Steady State Error Calculation

Step Input (r(s) = 1/s)
$Kp = \lim{s \to 0} G(s) = \infty$
$e{ss} = \frac{1}{1 + Kp} = 0$
Ramp Input (r(s) = 1/s^2)
$Kv = \lim{s \to 0} sG(s) = 10$
$e{ss} = \frac{1}{Kv} = 0.1$
Parabola Input (r(s) = 1/s^3)
$Ka = \lim{s \to 0} s^2G(s) = 0$
$e{ss} = \frac{1}{Ka} = \infty$
A Routh table was constructed and the result that resulted in an infinite steady state error was unstable and discounted.

Non-unity Step Error

 A non unity step error with a value of (5) was calculated from the equation:
 $\frac{5}{sG(s)}$

Type Zero, Type One and Type Two System

The integrators, with the general term of $\frac{1}{s}$ , also seen in the first part of the unit, are the poles at zero.

Impact of Integrators

Adding an integrator in the forward path can eliminate steady-state error for a step input.
A Proportional-Integral (PI) controller contains an integrator.

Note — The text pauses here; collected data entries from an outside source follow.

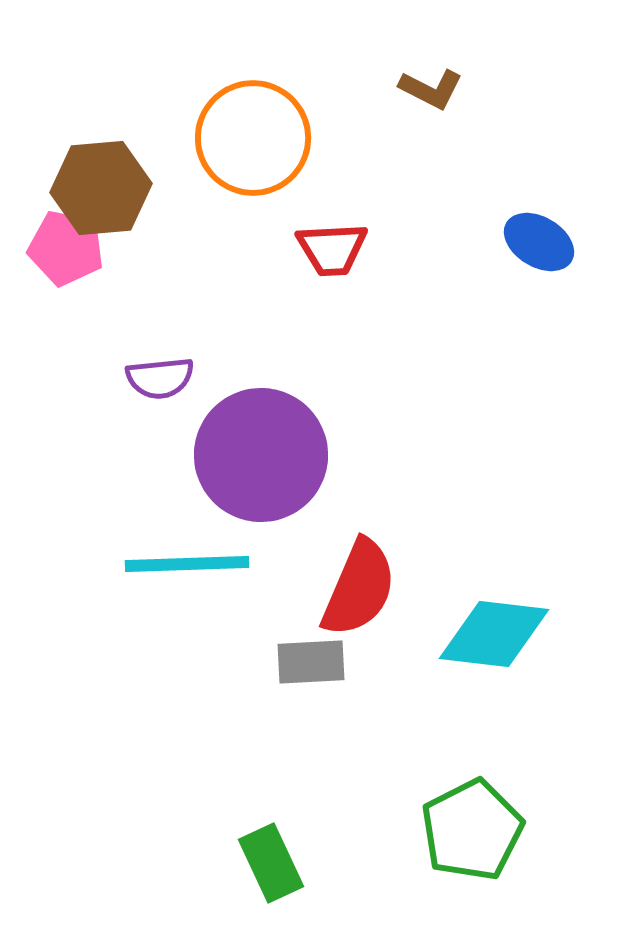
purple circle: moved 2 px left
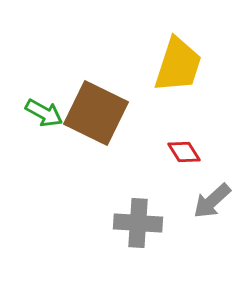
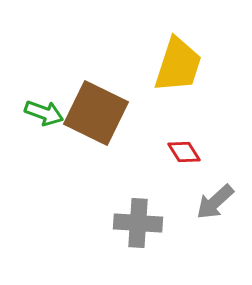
green arrow: rotated 9 degrees counterclockwise
gray arrow: moved 3 px right, 1 px down
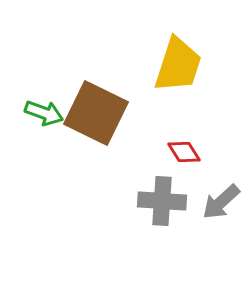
gray arrow: moved 6 px right
gray cross: moved 24 px right, 22 px up
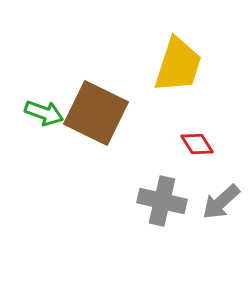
red diamond: moved 13 px right, 8 px up
gray cross: rotated 9 degrees clockwise
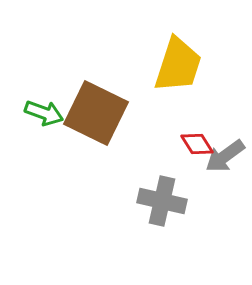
gray arrow: moved 4 px right, 46 px up; rotated 6 degrees clockwise
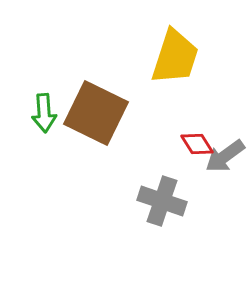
yellow trapezoid: moved 3 px left, 8 px up
green arrow: rotated 66 degrees clockwise
gray cross: rotated 6 degrees clockwise
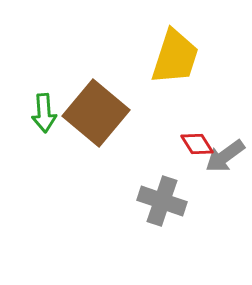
brown square: rotated 14 degrees clockwise
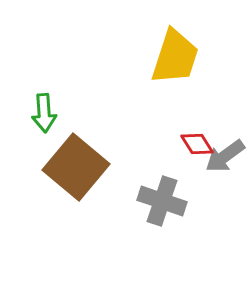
brown square: moved 20 px left, 54 px down
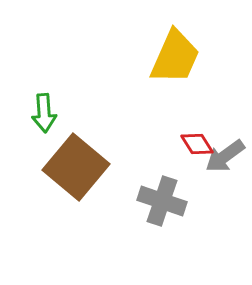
yellow trapezoid: rotated 6 degrees clockwise
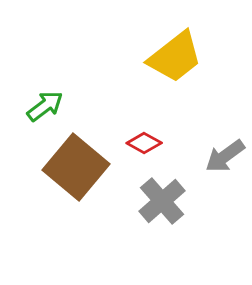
yellow trapezoid: rotated 28 degrees clockwise
green arrow: moved 1 px right, 7 px up; rotated 123 degrees counterclockwise
red diamond: moved 53 px left, 1 px up; rotated 28 degrees counterclockwise
gray cross: rotated 30 degrees clockwise
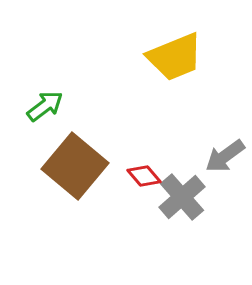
yellow trapezoid: rotated 16 degrees clockwise
red diamond: moved 33 px down; rotated 20 degrees clockwise
brown square: moved 1 px left, 1 px up
gray cross: moved 20 px right, 4 px up
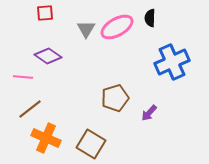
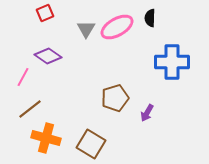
red square: rotated 18 degrees counterclockwise
blue cross: rotated 24 degrees clockwise
pink line: rotated 66 degrees counterclockwise
purple arrow: moved 2 px left; rotated 12 degrees counterclockwise
orange cross: rotated 8 degrees counterclockwise
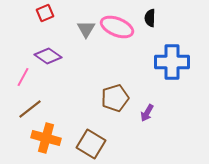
pink ellipse: rotated 52 degrees clockwise
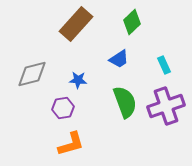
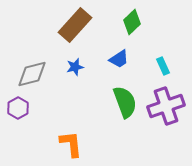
brown rectangle: moved 1 px left, 1 px down
cyan rectangle: moved 1 px left, 1 px down
blue star: moved 3 px left, 13 px up; rotated 18 degrees counterclockwise
purple hexagon: moved 45 px left; rotated 20 degrees counterclockwise
orange L-shape: rotated 80 degrees counterclockwise
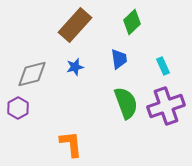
blue trapezoid: rotated 65 degrees counterclockwise
green semicircle: moved 1 px right, 1 px down
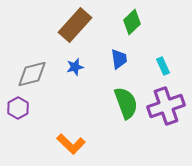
orange L-shape: rotated 140 degrees clockwise
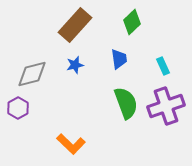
blue star: moved 2 px up
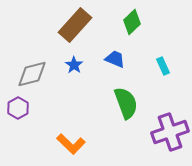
blue trapezoid: moved 4 px left; rotated 60 degrees counterclockwise
blue star: moved 1 px left; rotated 24 degrees counterclockwise
purple cross: moved 4 px right, 26 px down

Steady State Error with Integrators

No integrators(m=0, Type zero system) = Finite Kb
One integrator (m=1, Type one system) = One finite Kv
Two Integrators (m=2, Type two system) = Two finite Ka.
Important that if one of the following transfer functions were unstable, then one of the following conditions should be present:

Summary Table of System and Input Types

$Kp = \lim{s \to 0} G(s)$ ,
$Kv = \lim{s \to 0} sG(s)$ ,
$Ka = \lim{s \to 0} s^2G(s)$

System Type	Step Input	Ramp Input	Parabola Input
Type 0	Finite Error	Infinite Error	Infinite Error
Type 1	Zero Error	Finite Error	Infinite Error
Type 2	Zero Error	Zero Error	Finite Error

System Stability Considerations

The next lecture will start with equivalent unity figment and it may address the system stability considerations.